To me Bob Dylan was the whining voice that played incessantly in my frequent visits to hippy run record shops in my punk days of youth. An endless drone that seemed directionless and empty.
Now, at the grand old age of 37, I decided it was about time that I investigated the work of the great man and what a work this is.
Essentially folk / blues in it's make up, this is a collection of songs of intense quality and breathtaking emotion. Dylan is on spectacular form and delivers each track with the depth of feeling that suggests he was personally involved with the story line of each one.
This is one of the finest albums I have ever heard and has been played to death since I bought it. I defy anyone not to connect with one or two of the songs and would describe it as educational and essential for any music lovers collection.
Wonderful
AN ENCAPSULATION OF ALL EMOTIONS
Listen to this loud and alone,without distractions,and have the lyric sheet near at hand.This will make you think,listen again and think some more.In possibly his greatest work Dylan expresses one or more emotions to which we can all relate somewhere or at sometime.If you want the antithesis of manufactured image driven substanceless pop you have found it.
Although there was some very good intervening material,Dylan would not produce anything of this quality again until 1997 when Grammy winner Time Out of Mind enriched our lives and on which his masterpiece Not Dark Yet appears.
One of these two is his best and which may depend on your mood when you listen.
Blood On The Tracks best track? That is a very difficult question and in many ways it only exists as a whole work but,if pressed, Shelter From The Storm. Pure Genius
Tangled up in a 5-star 30 year old classic
Some personal stuff first: hearing Tangled Up In Blue under the bedclothes on late night radio, when I should have been revising for O' Levels, first turned me on to this album - and to the power of poetry and the blues. Until punk came along and shifted my musical axis, this album was rarely off my turntable...ultimately the turntable broke and got replaced by a CD player, so that it has been twenty years since I listened to this album. I finally got around to buying it on CD 6 months ago - and it sounds as great and moving as it first did to the callow teenager under the bedclothes.

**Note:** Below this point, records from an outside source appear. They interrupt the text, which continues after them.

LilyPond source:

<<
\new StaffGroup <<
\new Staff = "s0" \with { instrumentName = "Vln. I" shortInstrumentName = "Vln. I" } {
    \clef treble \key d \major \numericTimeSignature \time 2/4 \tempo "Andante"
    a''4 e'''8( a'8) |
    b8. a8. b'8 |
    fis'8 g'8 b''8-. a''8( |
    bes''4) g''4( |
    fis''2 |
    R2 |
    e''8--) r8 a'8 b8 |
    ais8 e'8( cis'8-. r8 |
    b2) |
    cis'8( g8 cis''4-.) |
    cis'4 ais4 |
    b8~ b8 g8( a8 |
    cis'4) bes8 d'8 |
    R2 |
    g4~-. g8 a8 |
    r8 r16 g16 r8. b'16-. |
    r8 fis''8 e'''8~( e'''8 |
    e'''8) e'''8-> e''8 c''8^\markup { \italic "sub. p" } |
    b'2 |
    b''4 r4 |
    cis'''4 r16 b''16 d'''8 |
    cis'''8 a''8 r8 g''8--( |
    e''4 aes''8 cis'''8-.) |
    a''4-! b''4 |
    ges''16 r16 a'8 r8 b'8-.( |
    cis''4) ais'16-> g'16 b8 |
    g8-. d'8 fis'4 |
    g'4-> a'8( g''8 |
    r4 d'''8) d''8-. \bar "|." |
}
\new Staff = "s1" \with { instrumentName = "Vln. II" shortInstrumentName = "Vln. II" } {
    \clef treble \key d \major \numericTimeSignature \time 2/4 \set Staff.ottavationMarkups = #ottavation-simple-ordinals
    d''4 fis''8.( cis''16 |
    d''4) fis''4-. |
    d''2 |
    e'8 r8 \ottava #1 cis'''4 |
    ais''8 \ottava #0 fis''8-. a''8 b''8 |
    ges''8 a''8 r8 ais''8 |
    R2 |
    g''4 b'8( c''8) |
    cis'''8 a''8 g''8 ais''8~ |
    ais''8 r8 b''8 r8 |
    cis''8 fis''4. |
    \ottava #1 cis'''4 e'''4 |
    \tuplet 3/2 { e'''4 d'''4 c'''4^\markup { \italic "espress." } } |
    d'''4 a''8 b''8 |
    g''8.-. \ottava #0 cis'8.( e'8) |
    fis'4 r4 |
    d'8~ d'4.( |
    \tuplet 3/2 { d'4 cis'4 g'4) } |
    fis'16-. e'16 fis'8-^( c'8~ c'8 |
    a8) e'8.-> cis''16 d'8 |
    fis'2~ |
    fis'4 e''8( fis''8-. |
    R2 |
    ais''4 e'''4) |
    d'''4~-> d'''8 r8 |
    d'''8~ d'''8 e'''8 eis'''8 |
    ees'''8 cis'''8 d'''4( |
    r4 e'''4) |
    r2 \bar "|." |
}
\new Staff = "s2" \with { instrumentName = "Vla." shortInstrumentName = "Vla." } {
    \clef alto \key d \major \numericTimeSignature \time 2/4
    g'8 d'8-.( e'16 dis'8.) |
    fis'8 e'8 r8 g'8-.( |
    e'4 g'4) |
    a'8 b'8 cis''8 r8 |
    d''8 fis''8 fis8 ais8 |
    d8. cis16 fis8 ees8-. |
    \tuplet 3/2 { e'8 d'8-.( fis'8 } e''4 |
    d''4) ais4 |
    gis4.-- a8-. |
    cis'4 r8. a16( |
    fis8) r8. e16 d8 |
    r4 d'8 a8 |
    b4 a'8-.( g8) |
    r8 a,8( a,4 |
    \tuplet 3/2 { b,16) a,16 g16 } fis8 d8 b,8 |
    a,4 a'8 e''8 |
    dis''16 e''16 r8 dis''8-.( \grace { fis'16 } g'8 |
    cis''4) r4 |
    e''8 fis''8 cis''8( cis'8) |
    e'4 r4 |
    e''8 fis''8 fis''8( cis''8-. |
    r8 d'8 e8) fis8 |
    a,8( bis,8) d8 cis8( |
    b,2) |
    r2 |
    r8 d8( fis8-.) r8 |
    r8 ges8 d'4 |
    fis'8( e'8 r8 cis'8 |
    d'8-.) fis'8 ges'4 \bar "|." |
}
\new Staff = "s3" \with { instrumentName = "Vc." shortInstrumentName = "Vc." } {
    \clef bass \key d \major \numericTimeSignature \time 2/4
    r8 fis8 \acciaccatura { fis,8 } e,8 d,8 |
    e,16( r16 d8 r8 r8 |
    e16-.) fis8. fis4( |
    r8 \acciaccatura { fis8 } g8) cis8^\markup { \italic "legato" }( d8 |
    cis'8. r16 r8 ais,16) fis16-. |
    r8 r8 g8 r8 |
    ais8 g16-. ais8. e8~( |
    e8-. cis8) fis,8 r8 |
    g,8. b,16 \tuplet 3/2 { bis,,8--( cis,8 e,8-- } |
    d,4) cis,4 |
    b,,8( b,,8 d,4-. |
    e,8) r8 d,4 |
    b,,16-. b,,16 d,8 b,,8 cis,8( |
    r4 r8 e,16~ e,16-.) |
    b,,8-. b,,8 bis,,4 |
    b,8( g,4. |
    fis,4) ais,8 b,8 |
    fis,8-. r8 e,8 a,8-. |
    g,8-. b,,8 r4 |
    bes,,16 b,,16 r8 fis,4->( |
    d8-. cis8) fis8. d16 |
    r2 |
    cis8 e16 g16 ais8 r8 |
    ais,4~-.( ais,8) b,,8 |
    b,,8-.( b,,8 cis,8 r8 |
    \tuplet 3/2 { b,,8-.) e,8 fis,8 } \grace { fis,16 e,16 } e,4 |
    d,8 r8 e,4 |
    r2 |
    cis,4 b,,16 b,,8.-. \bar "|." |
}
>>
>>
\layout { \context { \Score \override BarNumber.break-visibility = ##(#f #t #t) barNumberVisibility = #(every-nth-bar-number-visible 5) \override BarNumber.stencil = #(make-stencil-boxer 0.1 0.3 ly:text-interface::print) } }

There's never been a doubt about Dylan's lyrical ability, but the poetry, combined with narrative flow, of Tangled Up in Blue, Simple Twist of Fate and Lily, Rosemary and the Jack of Hearts turn them into real "tours de force". The emotional connection that You're Gonna Make Me Lonesome When You Go, If You See Her, Say Hello and Shelter From the Storm make - and the sweet bitterness of Idiot Wind and Buckets of Rain - really hit the spot. Oh - and the melodies are strong too. These are Dylan tunes you can hum along too, if you're so inclined.
Surely every music lover has this album already?
Dylan may not be my favourite artiste of all time - but if I could take just one album with me when I die, it would be this one.